Interestingly, Ballard’s contract has a limited no-trade clause. Starting last July, he had to list 7 teams which he would accept a deal to. Assuming he didn’t further waive his NTC, that means he liked the Canucks enough to include them on his list last off-season, which is a good sign, as hopefully he’ll enjoy playing here.
Unfortunately, I don’t know a whole lot about Victor Oreskovich beyond the fact that his name is more annoying to spell than mine. I do know that his addition to the Canucks roster DOUBLES the total number of people named Victor that are on the Canucks payroll. Oreskovich joins Victor de Bonis, who is the team’s Chief Operating Officer. I guess you could say that Oreskovich’s impact is immediate, as he’s already given the Canucks a pair of ‘vic’-tories.

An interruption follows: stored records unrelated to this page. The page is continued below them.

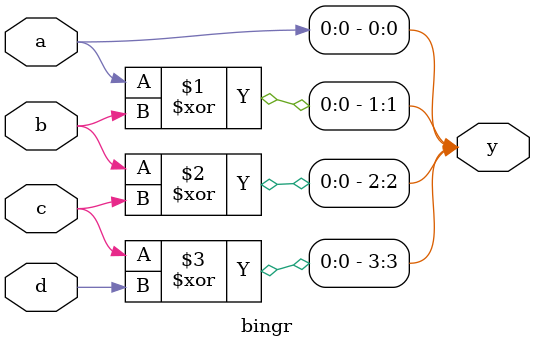
<source format=v>
`timescale 1ns / 1ps



module bingr(input a,b,c,d,output [3:0] y);
assign y[0]=a;
xor x_1(y[1],a,b);
xor x_2(y[2],b,c);
xor x_3(y[3],c,d);
endmodule

</source>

That was horrible and I apologize. More seriously, Oreskovich is a big man who likes to hit. Depending on how you look at it, he’s either an upgrade on perennial AHLer Pierre Cedric Labrie, who was moved at this year’s trade deadline, or a downgrade on Steve Bernier. Depends on what part of his skillset you want to obsess over. I’m unsure where he’ll end up, but Gillis did state in his presser after the first round that ‘our third line can’t be constituted with guys who are goal scoring players’ translated that means the Canucks bottom six will be more rough and tumble and less finesse and flash this year, which means he’ll probably be getting a shot.
Also, both players have connections to Vancouver: Ballard played under Canucks assistant coach Rick Bowness in Phoenix and Oreskovich is familiar with Dave Gagner, Director of Player Development for the Canucks.
Assets Going Out
Steve Bernier, despite my defending him over the course of the past season, wasn’t meeting expectations and his $2.5M contract made him a liability. While I don’t think he was as bad/inept as people were making him out to be (he did play most of the season injured or WAS injured) he had slipped down into the bottom six and was underperforming relative to what he was making. Not a good combination and I think most people are happy to see him gone.
Michael Grabner, on the other hand, has captured the attention of most Canucks fans. Unfortunately, there really wasn’t a lot of room on the roster for Grabner: with the Sedins, Kesler, Samuelsson and Burrows all occupying fulltime spots in the top six and with Mike Gillis intending to get Mason Raymond signed to a deal, there wasn’t any room to slot Grabner in, especially if you go with Gillis’ comments about not wanting goal scorers on the third line. Factor in players such as Cody Hodgson and Jordan Schroeder, both of whom have higher potential than Grabner, and it’s clear that Grabner got lost in the shuffle. Unfortunate, but he’ll be getting a very real chance to shine down in Florida, which is probably the best possible situation for him.
Finally, there’s the 25th selection who ended up being Quinton Howden. I know it’s incredibly rash to render judgment on a player who just got drafted, but based off of what Bob McKenzie and Pierre McGuire were saying, Howden looks like he’s going to be a bit of a project and will take some time to develop. That’s of no benefit to the Canucks, who are clearly in ‘win now’ mode. I do appreciate that the Gillis made some aspect of the deal conditional contingent on whether or not certain players were available.